> **ESTRATTO DEL DOCUMENTO**
──────────────────────────────
Era tardi, mi vergognai, ma richiamai. Rispose in italiano, lo parlava bene, disse che si era interessato di architettura barocca, che stava scrivendo la biografia di Franco e che l’indomani sarebbe partito presto di mattina per la Galizia. Rischiai: vediamoci prima? «Ma parto alle 8».
Allora alle 6? Ho fatto solo due interviste all’alba: una a Montalbán e l’altra a un fantino a San Siro. Suonai al cancello di Vallvidrera con una bottiglia di Rosso di Montalcino, lui mi regalò un bianco del Penedes. Lo salutai in cucina, prima di partire si era fatto un sandwich, avvolto nella carta argentata, da portare in viaggio. Mi commosse: da quando gli scrittori famosi sembrano bambini che vanno a scuola con la merenda? Prima lezione: abbi sempre appetito.
Vinicius de Moraes ha scritto che la vita è l’arte dell’incontro. Lo è anche lo sport. In una trasferta di calcio in Turchia, su un piccolo aereo, servirono una coscia di agnello fritto. «Buono, il migliore mai mangiato», disse Gianni Mura, mio collega, esperto di calcio, di ciclismo, di poesia, di canzoni popolari e della Resistenza, di enogastronomia. Chiesi alla compagnia aerea chi cucinava i loro pasti. «La mamma del pilota», fu la risposta. Seconda lezione: non giudicare mai dall’apparenza.
──────────────────────────────
> **VOCI FORNITE**
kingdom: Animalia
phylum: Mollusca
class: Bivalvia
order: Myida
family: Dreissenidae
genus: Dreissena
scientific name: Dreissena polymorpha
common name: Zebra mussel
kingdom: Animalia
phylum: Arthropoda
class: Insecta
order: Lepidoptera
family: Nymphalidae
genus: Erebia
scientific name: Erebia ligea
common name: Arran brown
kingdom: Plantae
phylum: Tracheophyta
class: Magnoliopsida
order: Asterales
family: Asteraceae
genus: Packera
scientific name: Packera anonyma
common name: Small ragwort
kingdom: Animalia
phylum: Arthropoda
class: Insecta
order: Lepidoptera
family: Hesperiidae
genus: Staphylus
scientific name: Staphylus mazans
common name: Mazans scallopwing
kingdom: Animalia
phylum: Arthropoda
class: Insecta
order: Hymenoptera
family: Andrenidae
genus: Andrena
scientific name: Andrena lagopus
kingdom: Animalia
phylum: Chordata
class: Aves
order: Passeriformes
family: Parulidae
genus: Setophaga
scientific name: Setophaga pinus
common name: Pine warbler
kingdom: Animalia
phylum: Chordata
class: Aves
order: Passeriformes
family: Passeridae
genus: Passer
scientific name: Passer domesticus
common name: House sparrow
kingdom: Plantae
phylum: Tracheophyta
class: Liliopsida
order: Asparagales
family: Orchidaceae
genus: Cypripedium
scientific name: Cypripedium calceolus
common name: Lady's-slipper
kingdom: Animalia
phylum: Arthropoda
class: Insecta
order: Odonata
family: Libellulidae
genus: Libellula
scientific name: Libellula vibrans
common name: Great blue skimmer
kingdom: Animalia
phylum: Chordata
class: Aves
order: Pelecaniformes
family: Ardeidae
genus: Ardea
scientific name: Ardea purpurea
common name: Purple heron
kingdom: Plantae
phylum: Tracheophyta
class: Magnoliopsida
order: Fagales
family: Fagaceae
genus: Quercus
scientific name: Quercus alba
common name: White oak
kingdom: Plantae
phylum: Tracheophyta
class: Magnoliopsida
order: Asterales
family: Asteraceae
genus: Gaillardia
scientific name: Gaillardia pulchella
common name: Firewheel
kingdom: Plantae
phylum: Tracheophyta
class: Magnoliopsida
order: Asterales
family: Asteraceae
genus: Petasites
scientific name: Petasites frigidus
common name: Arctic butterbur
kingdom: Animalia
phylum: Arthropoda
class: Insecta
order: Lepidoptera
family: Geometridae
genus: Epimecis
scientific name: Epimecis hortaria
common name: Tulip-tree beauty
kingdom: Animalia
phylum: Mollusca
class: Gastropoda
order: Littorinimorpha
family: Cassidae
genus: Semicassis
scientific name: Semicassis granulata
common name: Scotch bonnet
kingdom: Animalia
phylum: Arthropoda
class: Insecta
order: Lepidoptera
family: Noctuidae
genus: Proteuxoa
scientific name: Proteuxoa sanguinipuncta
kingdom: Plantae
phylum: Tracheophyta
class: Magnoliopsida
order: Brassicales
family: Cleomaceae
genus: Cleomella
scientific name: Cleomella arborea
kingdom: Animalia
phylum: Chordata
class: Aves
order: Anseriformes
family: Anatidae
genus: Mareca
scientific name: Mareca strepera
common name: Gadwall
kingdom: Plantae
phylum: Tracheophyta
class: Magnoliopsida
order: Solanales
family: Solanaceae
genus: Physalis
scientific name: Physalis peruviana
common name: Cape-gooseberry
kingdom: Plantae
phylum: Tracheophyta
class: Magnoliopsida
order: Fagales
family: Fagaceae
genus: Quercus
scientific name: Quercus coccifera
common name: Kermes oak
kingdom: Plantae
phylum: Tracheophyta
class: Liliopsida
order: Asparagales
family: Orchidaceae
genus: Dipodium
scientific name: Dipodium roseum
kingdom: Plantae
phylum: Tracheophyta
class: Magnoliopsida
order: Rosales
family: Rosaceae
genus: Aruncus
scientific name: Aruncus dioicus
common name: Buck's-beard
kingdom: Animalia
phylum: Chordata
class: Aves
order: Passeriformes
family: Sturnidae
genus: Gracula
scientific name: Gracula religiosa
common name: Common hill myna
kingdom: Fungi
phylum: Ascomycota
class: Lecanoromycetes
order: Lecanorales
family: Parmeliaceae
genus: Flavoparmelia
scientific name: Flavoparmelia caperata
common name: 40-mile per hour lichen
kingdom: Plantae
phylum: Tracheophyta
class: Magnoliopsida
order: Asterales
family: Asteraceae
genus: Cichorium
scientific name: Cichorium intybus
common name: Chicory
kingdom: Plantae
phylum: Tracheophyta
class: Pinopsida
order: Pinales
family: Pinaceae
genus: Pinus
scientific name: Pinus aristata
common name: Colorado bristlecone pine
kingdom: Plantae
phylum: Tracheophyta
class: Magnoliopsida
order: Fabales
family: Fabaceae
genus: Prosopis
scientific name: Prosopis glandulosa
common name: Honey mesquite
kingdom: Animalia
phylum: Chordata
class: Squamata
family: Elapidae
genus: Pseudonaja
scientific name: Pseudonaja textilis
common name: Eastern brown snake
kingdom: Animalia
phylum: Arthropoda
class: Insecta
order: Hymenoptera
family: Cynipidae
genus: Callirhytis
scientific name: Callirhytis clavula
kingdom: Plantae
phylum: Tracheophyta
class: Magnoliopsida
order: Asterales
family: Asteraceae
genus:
──────────────────────────────
> **CONSEGNE DELL'ESERCIZIO**
(1) Aggiorna il tratto del brano che va da "Vinicius de Moraes" a "giudicare mai dall’apparenza.", riscrivendolo con "Grecia" al posto di "Turchia".
(2) Elenca tutti gli ambiti in cui, secondo il brano, Gianni Mura è esperto.
Per svolgere l'esercizio i record non servono.

> **SOLUZIONI SVOLTE**
(1)
Vinicius de Moraes ha scritto che la vita è l’arte dell’incontro. Lo è anche lo sport. In una trasferta di calcio in Grecia, su un piccolo aereo, servirono una coscia di agnello fritto. «Buono, il migliore mai mangiato», disse Gianni Mura, mio collega, esperto di calcio, di ciclismo, di poesia, di canzoni popolari e della Resistenza, di enogastronomia. Chiesi alla compagnia aerea chi cucinava i loro pasti. «La mamma del pilota», fu la risposta. Seconda lezione: non giudicare mai dall’apparenza.

(2)
- calcio
- ciclismo
- poesia
- canzoni popolari
- Resistenza
- enogastronomia